Researchers from the University of Kentucky College of Medicine have found a statistical issue that may result in the misinterpretation of research findings.
Their work, “Balancing after randomization in orthopedic trials: Are we even or even paying attention?” was published in the November 2022 edition of the Journal of Orthopaedic Research.

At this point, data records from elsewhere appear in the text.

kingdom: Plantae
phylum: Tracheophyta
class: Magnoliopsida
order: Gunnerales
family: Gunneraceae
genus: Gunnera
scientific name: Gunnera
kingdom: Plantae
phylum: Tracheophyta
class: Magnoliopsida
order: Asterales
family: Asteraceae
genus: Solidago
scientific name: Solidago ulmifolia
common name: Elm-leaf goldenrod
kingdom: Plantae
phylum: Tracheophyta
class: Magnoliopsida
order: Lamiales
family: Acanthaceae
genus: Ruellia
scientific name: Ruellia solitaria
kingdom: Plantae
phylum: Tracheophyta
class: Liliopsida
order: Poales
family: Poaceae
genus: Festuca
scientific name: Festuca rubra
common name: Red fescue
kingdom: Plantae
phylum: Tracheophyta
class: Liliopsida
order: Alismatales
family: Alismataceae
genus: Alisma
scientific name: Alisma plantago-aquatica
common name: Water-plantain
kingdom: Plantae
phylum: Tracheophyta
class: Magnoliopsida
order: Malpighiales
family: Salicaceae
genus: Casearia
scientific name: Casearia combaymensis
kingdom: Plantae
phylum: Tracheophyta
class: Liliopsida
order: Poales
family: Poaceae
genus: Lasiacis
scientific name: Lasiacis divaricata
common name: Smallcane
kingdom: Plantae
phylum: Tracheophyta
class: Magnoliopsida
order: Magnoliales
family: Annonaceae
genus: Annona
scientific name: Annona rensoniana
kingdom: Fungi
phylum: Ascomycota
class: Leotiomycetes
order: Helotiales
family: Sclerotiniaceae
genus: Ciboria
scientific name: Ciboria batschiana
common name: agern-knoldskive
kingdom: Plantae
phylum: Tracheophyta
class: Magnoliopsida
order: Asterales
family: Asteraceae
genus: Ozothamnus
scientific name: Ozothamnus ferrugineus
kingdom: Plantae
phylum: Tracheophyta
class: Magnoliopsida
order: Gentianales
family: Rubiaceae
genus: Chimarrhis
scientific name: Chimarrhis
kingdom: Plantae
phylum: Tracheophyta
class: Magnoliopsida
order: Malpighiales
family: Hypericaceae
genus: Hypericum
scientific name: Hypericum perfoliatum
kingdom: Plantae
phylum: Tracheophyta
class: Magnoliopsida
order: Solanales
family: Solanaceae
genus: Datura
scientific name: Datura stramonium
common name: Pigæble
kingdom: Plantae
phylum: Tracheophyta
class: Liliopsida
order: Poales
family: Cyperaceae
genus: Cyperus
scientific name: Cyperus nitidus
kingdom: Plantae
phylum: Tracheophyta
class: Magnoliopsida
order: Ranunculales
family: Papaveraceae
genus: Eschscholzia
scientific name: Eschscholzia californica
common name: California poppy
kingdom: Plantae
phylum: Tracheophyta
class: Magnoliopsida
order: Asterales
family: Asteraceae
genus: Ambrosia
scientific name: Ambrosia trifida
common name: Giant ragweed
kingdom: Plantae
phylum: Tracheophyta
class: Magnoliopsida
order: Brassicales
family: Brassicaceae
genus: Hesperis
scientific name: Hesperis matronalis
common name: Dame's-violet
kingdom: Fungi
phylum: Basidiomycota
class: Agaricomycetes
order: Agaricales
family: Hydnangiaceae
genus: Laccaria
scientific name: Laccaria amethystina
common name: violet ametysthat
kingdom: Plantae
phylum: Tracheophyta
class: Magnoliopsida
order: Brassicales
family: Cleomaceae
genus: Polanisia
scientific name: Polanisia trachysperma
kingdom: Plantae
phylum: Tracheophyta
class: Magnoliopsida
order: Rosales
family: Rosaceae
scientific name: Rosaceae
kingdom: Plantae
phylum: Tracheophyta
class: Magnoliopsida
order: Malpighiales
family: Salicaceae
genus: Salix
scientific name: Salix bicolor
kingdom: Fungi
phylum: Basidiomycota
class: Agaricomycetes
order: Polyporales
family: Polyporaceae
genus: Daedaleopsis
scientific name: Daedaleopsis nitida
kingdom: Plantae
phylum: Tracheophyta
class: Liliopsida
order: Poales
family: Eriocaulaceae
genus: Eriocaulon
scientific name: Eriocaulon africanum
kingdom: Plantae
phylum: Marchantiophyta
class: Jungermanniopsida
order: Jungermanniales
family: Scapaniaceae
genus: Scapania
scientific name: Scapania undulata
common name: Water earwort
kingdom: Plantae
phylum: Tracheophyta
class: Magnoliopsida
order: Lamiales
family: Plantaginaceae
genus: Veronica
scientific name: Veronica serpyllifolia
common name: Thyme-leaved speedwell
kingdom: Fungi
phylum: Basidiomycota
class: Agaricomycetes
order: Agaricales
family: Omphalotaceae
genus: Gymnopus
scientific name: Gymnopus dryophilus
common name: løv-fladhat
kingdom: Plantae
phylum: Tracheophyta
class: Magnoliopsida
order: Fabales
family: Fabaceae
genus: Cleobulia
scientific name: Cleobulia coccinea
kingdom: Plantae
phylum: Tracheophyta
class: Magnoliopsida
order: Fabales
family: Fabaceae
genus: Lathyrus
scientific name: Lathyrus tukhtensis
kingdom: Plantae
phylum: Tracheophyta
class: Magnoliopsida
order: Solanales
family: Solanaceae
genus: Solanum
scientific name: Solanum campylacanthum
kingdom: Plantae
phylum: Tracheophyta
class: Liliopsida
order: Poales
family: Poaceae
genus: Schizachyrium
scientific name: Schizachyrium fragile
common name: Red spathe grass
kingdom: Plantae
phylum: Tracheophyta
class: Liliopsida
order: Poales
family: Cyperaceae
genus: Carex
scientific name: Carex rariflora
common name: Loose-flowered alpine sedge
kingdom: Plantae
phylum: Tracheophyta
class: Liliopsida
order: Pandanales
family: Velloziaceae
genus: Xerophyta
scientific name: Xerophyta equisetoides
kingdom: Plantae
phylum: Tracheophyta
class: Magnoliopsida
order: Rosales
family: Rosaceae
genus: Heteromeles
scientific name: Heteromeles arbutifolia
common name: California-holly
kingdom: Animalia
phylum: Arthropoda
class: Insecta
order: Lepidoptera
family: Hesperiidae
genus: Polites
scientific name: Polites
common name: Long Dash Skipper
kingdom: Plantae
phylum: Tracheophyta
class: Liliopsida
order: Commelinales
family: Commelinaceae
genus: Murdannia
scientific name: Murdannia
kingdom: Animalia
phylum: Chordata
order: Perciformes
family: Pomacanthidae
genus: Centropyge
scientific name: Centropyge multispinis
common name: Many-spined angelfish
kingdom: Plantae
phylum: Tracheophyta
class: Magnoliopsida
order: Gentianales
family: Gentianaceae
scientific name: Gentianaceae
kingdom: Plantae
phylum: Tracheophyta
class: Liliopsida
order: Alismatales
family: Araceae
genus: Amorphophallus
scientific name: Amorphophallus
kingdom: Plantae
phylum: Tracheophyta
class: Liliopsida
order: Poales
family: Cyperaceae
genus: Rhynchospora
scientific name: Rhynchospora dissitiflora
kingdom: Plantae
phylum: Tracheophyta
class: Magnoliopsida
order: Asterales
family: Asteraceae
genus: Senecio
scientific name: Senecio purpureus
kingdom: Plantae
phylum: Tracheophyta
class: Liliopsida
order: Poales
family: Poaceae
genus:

When OTW asked David Landy, M.D., an orthopedic surgeon and co-author, what led to this study, he stated, “Anecdotally, we would see readers and sometimes researchers say groups were balanced because the P values comparing variables across them were not significant. Sometimes this was said even when there was a modest size difference on imbalance in an important variable. We were curious whether this was a common issue and wondered how often people were ignoring imbalances after randomization in orthopedic surgery research just because the differences were not statistically significant.”
The researchers identified all RCTs from four leading orthopedic journals (Am J Sports Med, J Bone Joint Surg, Bone Joint J, and Clin Orthop Relat Res) published between July 2019 and June 2020.
They looked at whether the articles contained a discussion of balancing (meaning that there was a statement made that the groups “appeared similar, were comparable, or which noted differences.”
“Of 86 orthopedic RCTs [randomized controlled trial] reviewed,” wrote the authors, “59 (69%) assessed balancing and 50 (58%) used statistical significance testing to compare baseline characteristics. Of 74 articles specifying a primary outcome, 33 (45%) used a PROM [patient reported outcome measures] with 23 (70%) reporting baseline PROM values. Of these articles, 17 (74%) had a difference of less than 0.25 standard deviations (SDs) between groups, 4 (17%) had a difference of between 0.25 and 0.50 SDs, and 3 (13%) had a difference greater than 0.5 SDs.”
Dr. Landy told OTW, “Orthopaedic research too frequently relies on P values to assess balancing after randomization even though these P values do not inform readers of either the magnitude of the difference or the importance of the variable which are the two pieces of information needed to understand an imbalance.”
“We were pleasantly surprised that over half of articles commented on whether the groups appeared balanced after randomization. With that said, our other findings were unfortunately not surprising including an overreliance on P values to assess balancing and that smaller trials, which are common in orthopaedics, were more vulnerable to imbalance.”
“Assessing balancing after randomization requires significant attention and is still relatively subjective. We need to figure out how best to help readers home in on and understand imbalances without overburdening them.”